The new engines, dubbed BMW TwinPower Turbo, are a series of modular inline four- and six-cylinder units. The US model will debut as the 530i (2.0-liter, turbocharged four-cylinder) or 540i (3.0-liter, turbocharged six-cylinder engine). Both will be available with xDrive all-wheel drive, but no manual or V8 options will be available at launch. Expect a 0-60 mph time of 6 seconds (5.8 with xDrive) for the 530i and 4.9 seconds (4.7 with xDrive) for the 540i. All engines are paired with an eight-speed automatic that features navigation-assisted shifting, just like a Rolls-Royce and its larger 7 Series sibling. Fuel economy figures haven't been released.
The new 5 Series will feature dual exhaust outlets on all models, making it slightly more difficult to determine which engine a given vehicle has from a distance. It's now the shape (circular for four pots and trapezoidal for six-cylinder models) that will be the tell, unless you spec a four cylinder M Sport model (trapezoidal). We're sure more 5 Series variants are in the pipeline, including the high-performance M550i and hybrid 530e models shown in our high-res image gallery. More details on those models should be coming soon.
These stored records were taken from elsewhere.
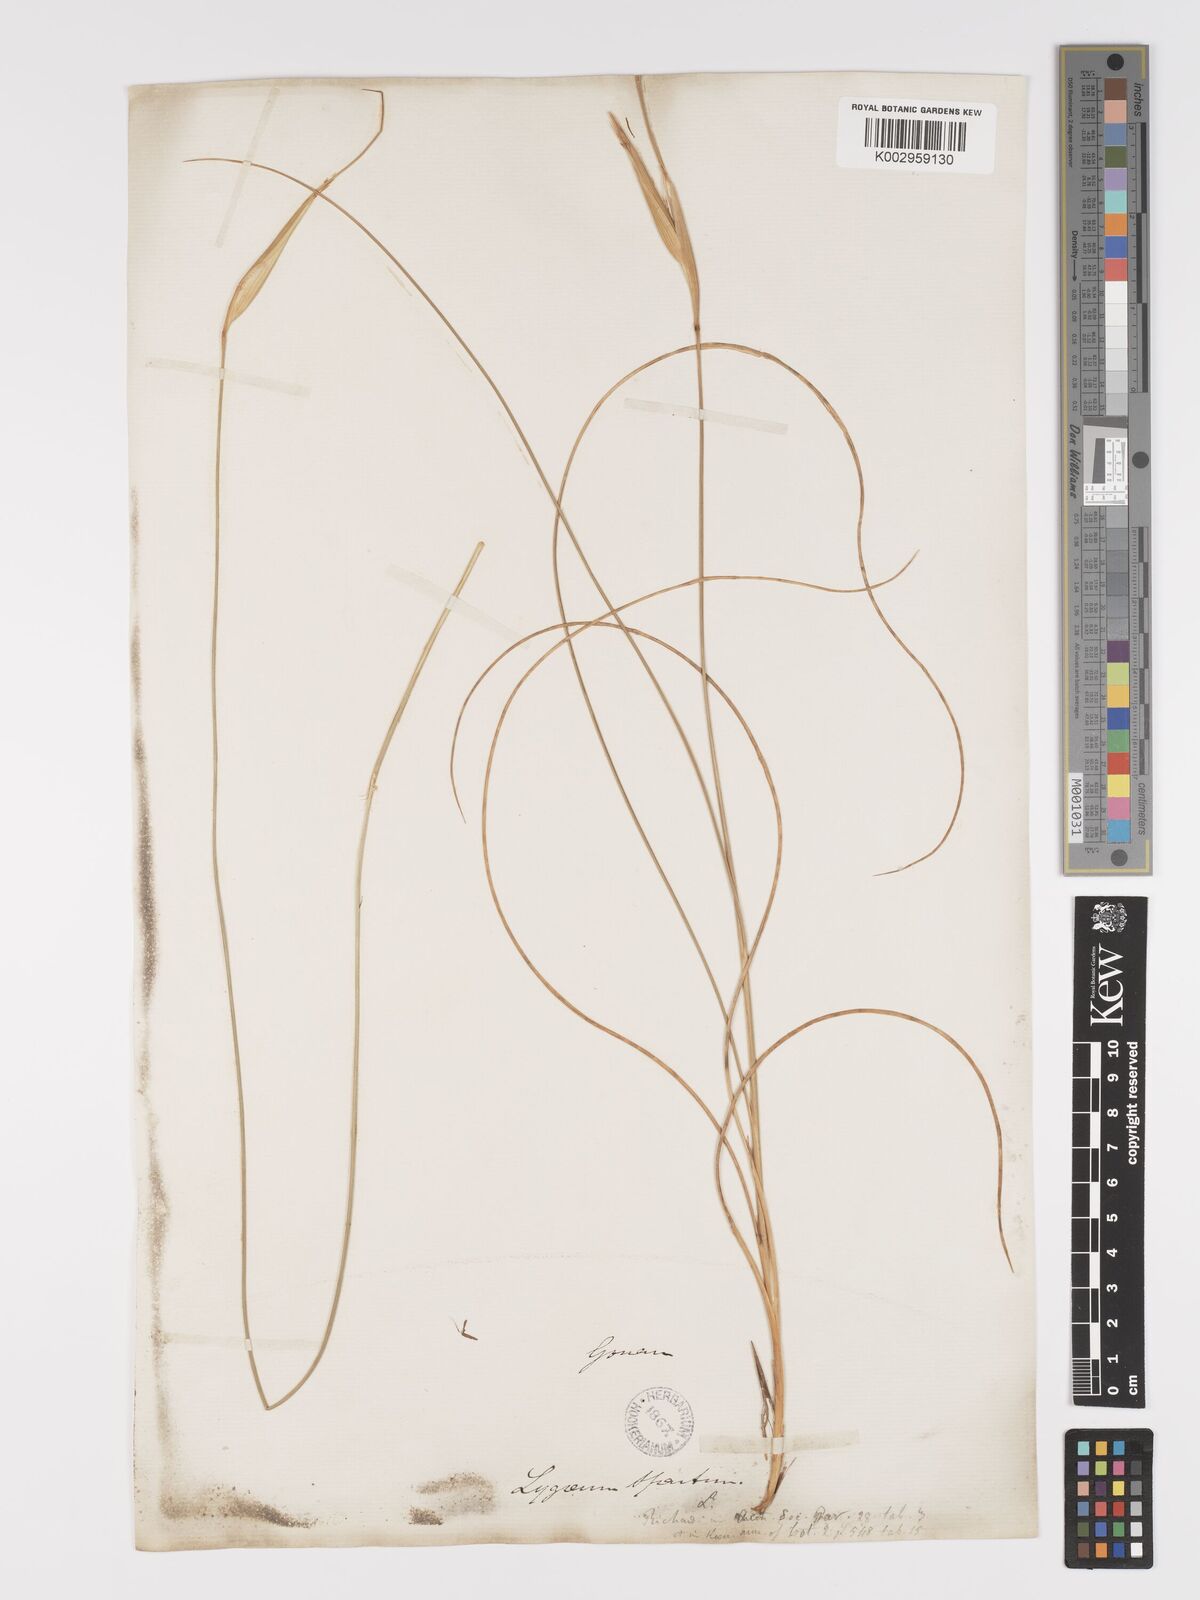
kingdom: Plantae
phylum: Tracheophyta
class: Liliopsida
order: Poales
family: Poaceae
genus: Lygeum
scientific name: Lygeum spartum
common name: Albardine
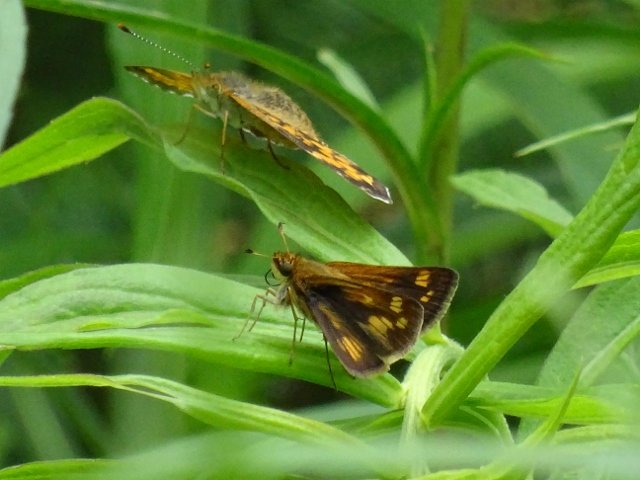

The M Sport package, available from launch, features a number of upgrades over the standard models. There will be a specific aero kit and exterior trim. Performance upgrades include a lowered suspension and bigger set of wheels and tires. Inside, M Sport models feature a leather steering wheel, pedal covers, as well as some minor trim changes.
The interior of the new 5 Series features a number of upgrades, most notably BMW's iDrive 6.0 infotainment system with gesture control, voice control, and heads-up display. This is the same system used in the current 7 Series. The interior of the new car should be quieter and more comfortable than ever, thanks to liberal use of sound-deadening materials and new multi-contour massaging seats. All the better to enjoy the optional 16-speaker, 600-watt Harmon Kardon sound system.
Underneath, the 5 Series features double wishbone front suspension with five-link independent rear suspension. The wheelbase is slightly increased over the outgoing model, as are both the front and rear track. The big news underneath is that xDrive can be combined with BMW's trick four-wheel steering system, as in the 7 Series.
The 5 Series will be available will all of BMW's latest driver assistance and safety equipment. This includes radar cruise control, lane departure warnings, and lane keeping assist. The car will even steer around obstacles in certain situations. Parking will be made easier with the help of 3D surround view and the integration of ParkNow parking reservation service.